**WORK INSTRUCTIONS**: Find every line in the data below that contains the string "text", and copy each of those lines.

**THE DATA**:

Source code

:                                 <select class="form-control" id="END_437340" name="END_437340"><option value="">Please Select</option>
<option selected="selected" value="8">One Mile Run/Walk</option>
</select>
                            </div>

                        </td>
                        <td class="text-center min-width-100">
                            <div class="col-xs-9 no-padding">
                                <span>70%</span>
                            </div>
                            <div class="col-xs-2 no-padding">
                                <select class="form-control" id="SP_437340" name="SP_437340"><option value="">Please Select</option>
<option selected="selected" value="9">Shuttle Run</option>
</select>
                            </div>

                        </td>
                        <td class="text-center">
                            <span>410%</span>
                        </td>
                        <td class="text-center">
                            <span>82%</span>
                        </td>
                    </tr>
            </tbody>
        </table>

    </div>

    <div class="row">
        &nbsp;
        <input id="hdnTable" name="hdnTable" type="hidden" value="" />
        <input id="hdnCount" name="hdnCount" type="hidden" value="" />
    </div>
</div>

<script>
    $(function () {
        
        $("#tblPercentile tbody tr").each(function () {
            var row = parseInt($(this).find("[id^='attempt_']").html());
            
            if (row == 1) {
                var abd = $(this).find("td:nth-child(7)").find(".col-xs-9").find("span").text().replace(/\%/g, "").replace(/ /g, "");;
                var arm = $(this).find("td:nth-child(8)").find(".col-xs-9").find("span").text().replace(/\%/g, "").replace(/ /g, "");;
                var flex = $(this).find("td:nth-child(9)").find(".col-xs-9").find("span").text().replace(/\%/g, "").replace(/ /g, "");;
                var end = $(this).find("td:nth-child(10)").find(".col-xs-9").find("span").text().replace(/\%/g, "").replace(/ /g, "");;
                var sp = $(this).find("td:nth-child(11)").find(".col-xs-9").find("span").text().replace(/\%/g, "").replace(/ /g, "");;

**RESPONSE FOR THIS EXERCISE**:
                        <td class="text-center min-width-100">
                        <td class="text-center">
                        <td class="text-center">
                var abd = $(this).find("td:nth-child(7)").find(".col-xs-9").find("span").text().replace(/\%/g, "").replace(/ /g, "");;
                var arm = $(this).find("td:nth-child(8)").find(".col-xs-9").find("span").text().replace(/\%/g, "").replace(/ /g, "");;
                var flex = $(this).find("td:nth-child(9)").find(".col-xs-9").find("span").text().replace(/\%/g, "").replace(/ /g, "");;
                var end = $(this).find("td:nth-child(10)").find(".col-xs-9").find("span").text().replace(/\%/g, "").replace(/ /g, "");;
                var sp = $(this).find("td:nth-child(11)").find(".col-xs-9").find("span").text().replace(/\%/g, "").replace(/ /g, "");;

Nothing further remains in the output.